SystemException in file: src/network/BaseConnection.h function: receive line: 171
Error id: scidb::SCIDB_SE_NETWORK::SCIDB_LE_CANT_SEND_RECEIVE
Error description: Network error. Cannot receive network message: Read failed: End of file (asio.misc:2). An instance may be offline…


#13

Do regular queries still run?

iquery -aq "op_count(tif_image)"

Can you save in TSV format (not Arrow)?

iquery -aq "aio_save(apply(tif_image, x_v, x), '/tmp/tif_image.out', 'format=tsv')"

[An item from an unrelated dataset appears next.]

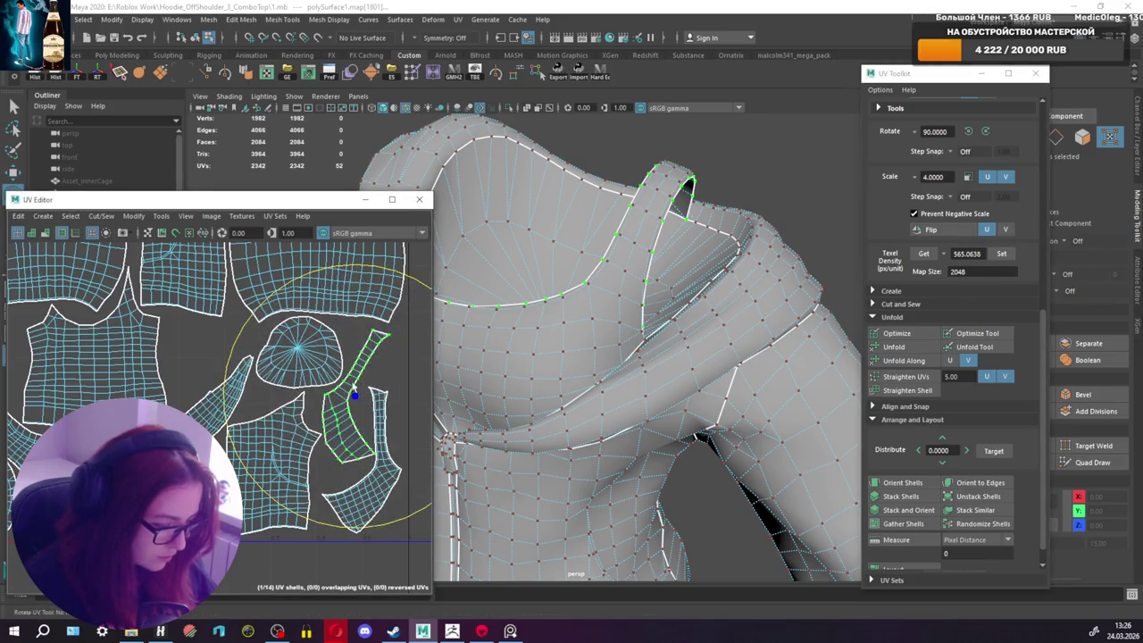
{"action": "key", "text": "r"}
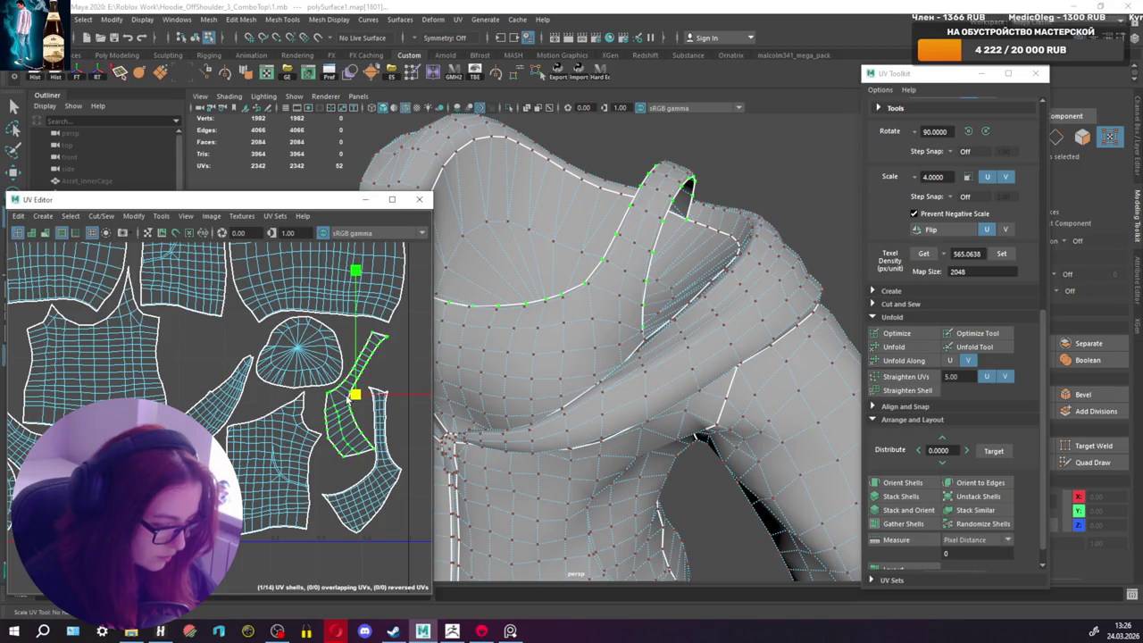
{"action": "key", "text": "w"}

Possibly an issue with your installation of Arrow. Arrow is still a fairly new package. We found we had to create our own repository of arrow to avoid some conflicts. You mentioned you installed it separately? Perhaps there’s a conflict. Try removing your version and using these instructions?


#14

You’re right. there was perhaps a conflict.
I reinstalled iquery -aq "install_github('paradigm4/accelerated_io_tools')", then arrow well working.
Test result is so nice, too.

Elapse time:

  1. No options: 16.9s
  2. tmp=/dev/shm/shim: 15.6s
  3. arrow=true: 3.86s

Thank you so much!


#15

Glad we got this squared away! There are some very nice things about Arrow.